Zecche più comuni in Italia

  • IXODES RICINUS : “zecca dei boschi” è la zecca più pericolosa per l’uomo, è molto piccola e scura e molto difficile vederla. Si trova in zone umide e ombreggiate, fra l’erba e la vegetazione bassa, fra le foglie secche, ai confini fra prato e bosco, nei cespugli d’erba, in vicinanza di acqua  ed è molto resistente anche nelle condizioni più sfavorevoli. Le zone dove possiamo temere la sua presenza sono le colline e montagne fino a 1.500 m di altezza.
  • RHIPICEPHALUS SANGUINEUS: zecca dura del cane, l’ospite più colpito ma è un pericolo anche per l’uomo. Queste zecche si trovano in allevamenti zootecnici, e nelle aree urbane più frequentate da cani e può causare gravi infestazioni in questi ambienti, difficilmente infestano le case.
  • XODES DAMMINI o “zecca del cervo”: anche questa zecca è pericolosa per l’uomo e per gli animali domestici e selvatici. E’ piccola come una capocchia di spillo, ma è la maggiore responsabile della trasmissione della Borrelliosi o “Lyme distasi” provocata da un batterio ed è una malattia molto complessa, che principalmente colpisce i roditori, ospiti d’elezione della zecca del cervo. Occasionalmente attacca conigli, piccoli mammiferi selvatici, cervi, cani, gatti, uccelli e l’uomo.

Ambiente in cui vivono

Per tutte le specie di zecche, l’ambiente preferito è caratterizzato da elevata umidità, e una temperatura moderata: nelle zone rurali si insidiano nei cespugli e sterpaglie, zone incolte, campi erbosi. Nelle zone urbane le zecche trovano rifugio in attesa dell’ospite nelle fessure dei muri e delle strade, dei marciapiedi; lo sviluppo delle zecche avviene soprattutto nelle zone urbane oggetto di discariche e degradate frequentate spesso da animali randagi.

Periodo di sviluppo

Il periodo di sviluppo delle zecche inizia col risveglio dal letargo all’inizio della primavera e si conclude ad autunno inoltrato.

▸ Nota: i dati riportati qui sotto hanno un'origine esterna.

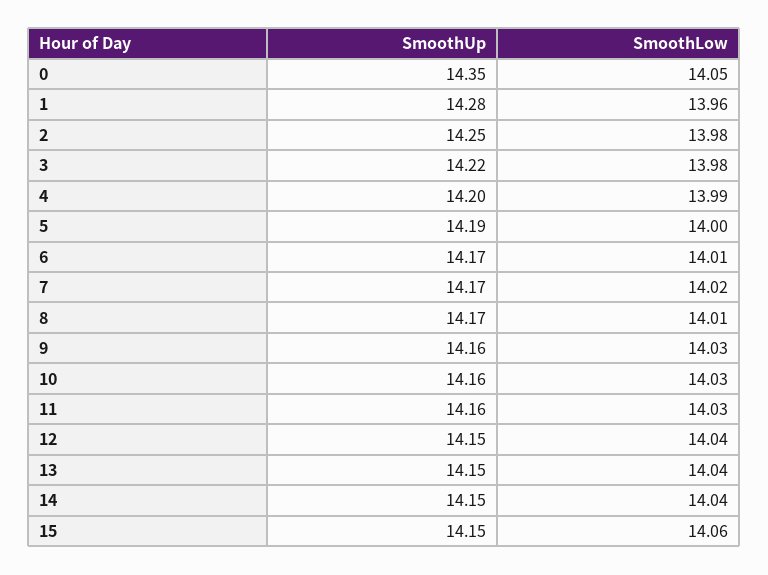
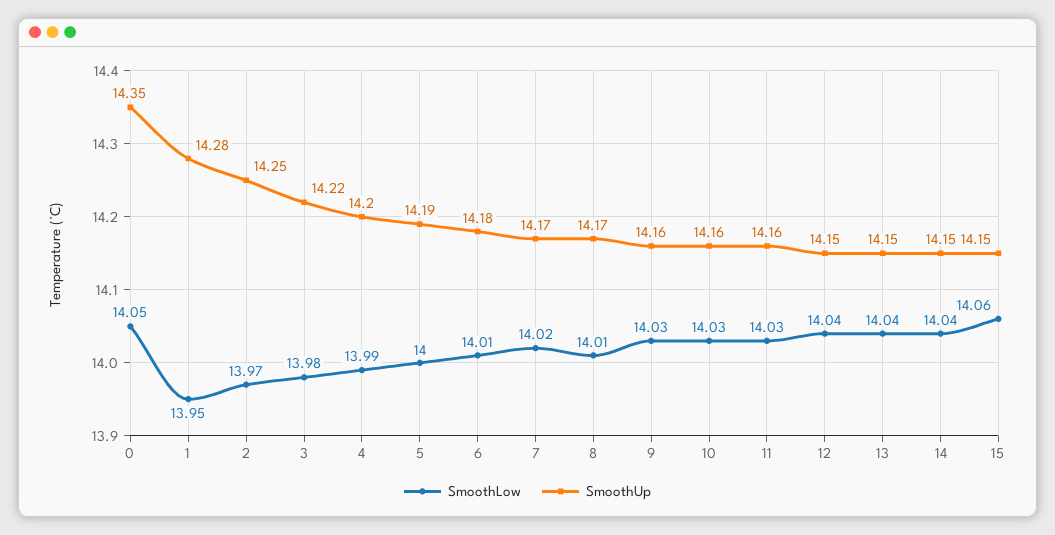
SmoothLow, 1: 13.96 -> 13.95
SmoothLow, 2: 13.98 -> 13.97
SmoothUp, 6: 14.17 -> 14.18

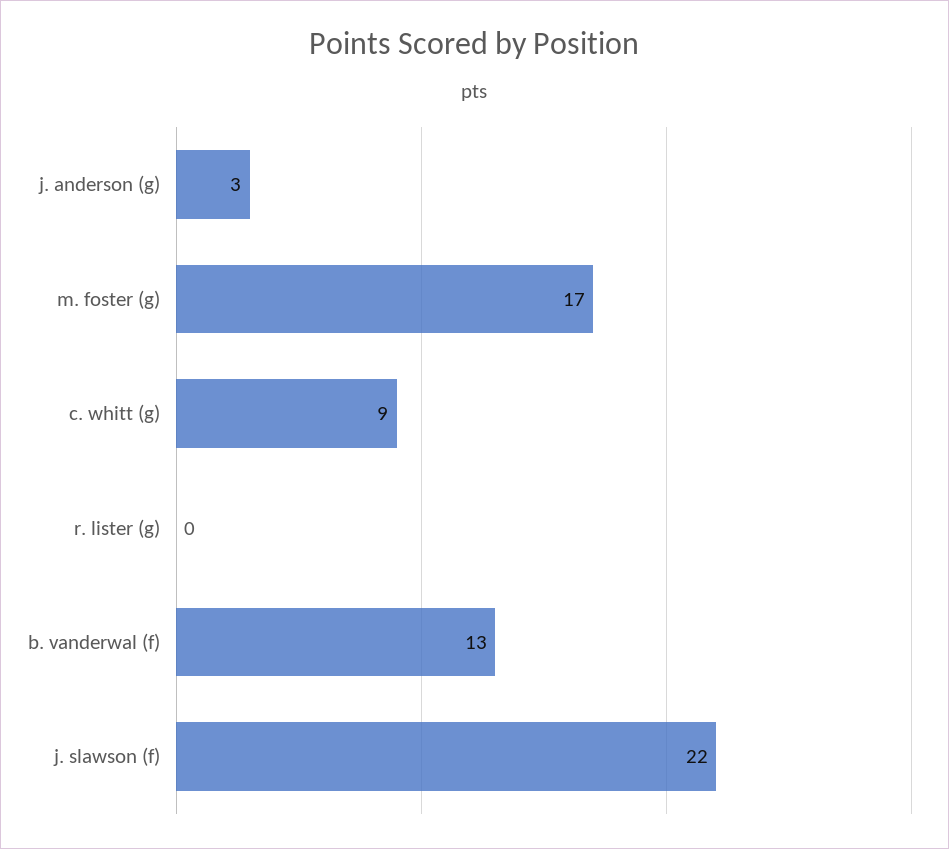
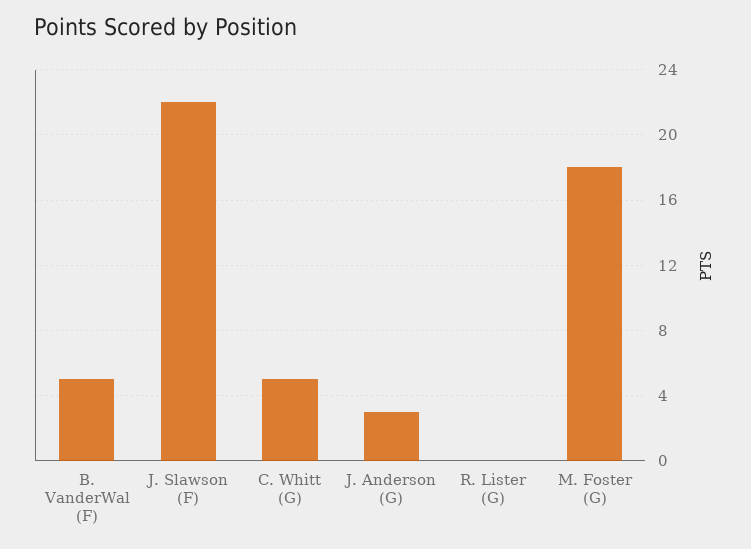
m. foster (g): 17 -> 18
c. whitt (g): 9 -> 5
b. vanderwal (f): 13 -> 5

Malattie trasmesse dalle zecche

Le zecche si comportano sia da vettori che da attori nella trasmissione di malattie.

Come vettori le zecche trasmettono vari microrganismi tra cui virus batteri e protozoi.

Le malattie infettive veicolate più rilevanti sono:

  • Borelliosi di lyme
  • Febbre ricorrente da zecche
  • Tularemia
  • Meningoencefalite da zecche
  • Rickettsiosi
  • Ehrlichiosi

Quasi tutte queste malattie, se diagnosticate e riconosciute nella fase iniziale possono essere risolte con una terapia antibiotica. Raramente e in particolar modo negli anziani e nei bambini possono essere pericolose per la vita.

Disinfestazione

Per la disinfestazione e il controllo delle zecche è necessaria innanzitutto un’azione preventiva sia per le zone rurali che per le zone abitate eliminando sterpaglie e ogni possibile habitat favorevole alle zecche mantenendo l’ambiente pulito,o eseguire periodicamente interventi di disinfestazione, in particolar modo giardini pubblici dove giocano i bambini.

Gli allevamenti animali e dove spesso vivono cani sono siti che necessitano di interventi di disinfestazione da personale specializzato.